Forjado con las almas vivas de innumerables guerreros del Clan Demonio, una simple movilización hundió de nuevo al Carruaje de Guerra Xuanyuan en un mar de sangre.
Este mar de sangre posee propiedades corrosivas extremadamente fuertes, no solo en la carne del cultivador, sino que incluso un toque en el pensamiento divino causaría daño, siendo difícil de escapar.
—¡Ábrete!
Zhang Xuan sabía que una vez sumergido, ser corroído era secundario; si otros maestros cargaban, escapar sería imposible. Con un fuerte grito, su poder interior alcanzó su límite, y el Carruaje de Guerra Xuanyuan se estrelló violentamente una vez más hacia el centro del río.
¡Sin técnica, solo fuerza bruta!
Esta es la confianza y el orgullo del Tesoro de Destino Celestial.
Efectivamente, con la carga implacable del Carruaje de Guerra Xuanyuan, el mar de sangre ante él pareció ser golpeado por una gran montaña, y el qi demoníaco corrosivo se dispersó por todas partes, obligando al Príncipe Yuanqing y a otros que planeaban un asalto conjunto a salir.
—Señor Demonio, retira rápidamente el Estandarte Demonio de Sangre Maligna…
Golpeado por una hebra de qi demoníaco, el rostro del Príncipe Yuanqing se puso lívido, e inmediatamente gritó.
—¿Retirarlo? ¡Lo capturaré primero!
Ignorando la exigencia del príncipe, el Señor Demonio agitó la muñeca y el mar de sangre comenzó a hervir de inmediato. En un abrir y cerrar de ojos, innumerables líderes del Clan Demonio aparecieron sobre el océano, densamente agrupados, hasta donde alcanzaba la vista, en un número indescriptible.
«Esto es… ¿las almas vivas devoradas por el Estandarte Demonio de Sangre Maligna? Todas han sido forjadas en marionetas…».
Las cejas de Zhang Xuan se crisparon.
Sabiendo que el Señor Demonio era formidable, no esperaba tal crueldad.
Parece que ha costado la vida de al menos millones para forjar tal arma.
Además, cada uno de estos seres poseía un cultivo significativo, y millones combinados, seguramente equivalían a un ejército.
No es de extrañar que, aunque el Clan Demonio parece tener pocos miembros y la diferencia con el Buda en la superficie es grande, nadie se atreviera a subestimarlos.
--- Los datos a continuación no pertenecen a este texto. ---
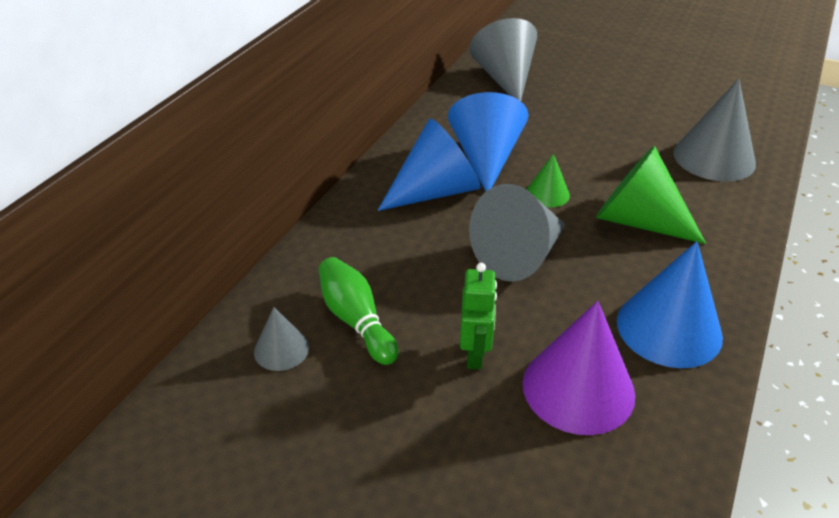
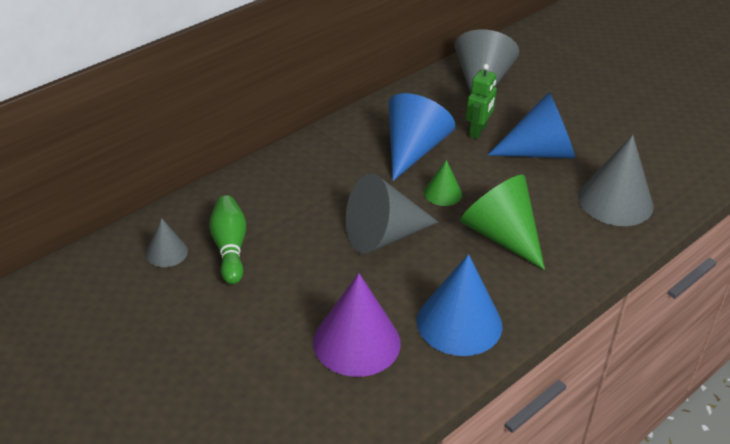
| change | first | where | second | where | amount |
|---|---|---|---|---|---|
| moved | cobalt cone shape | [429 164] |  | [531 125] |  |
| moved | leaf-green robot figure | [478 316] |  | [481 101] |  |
El hecho es que solo dentro de este Estandarte Demonio de Sangre Maligna existen tantas entidades aterradoras.
Si fuera otra persona, enfrentándose a un ejército tan poderoso de almas del Clan Demonio, incluso un Buda estaría perdido, pero a Zhang Xuan no le importaba.
El Reino Suspendido es un mundo en sí mismo. Por no hablar de meros millones de entidades sin alma, aunque se añadieran mil millones o cien mil millones, habría espacio de sobra para contenerlos sin esfuerzo.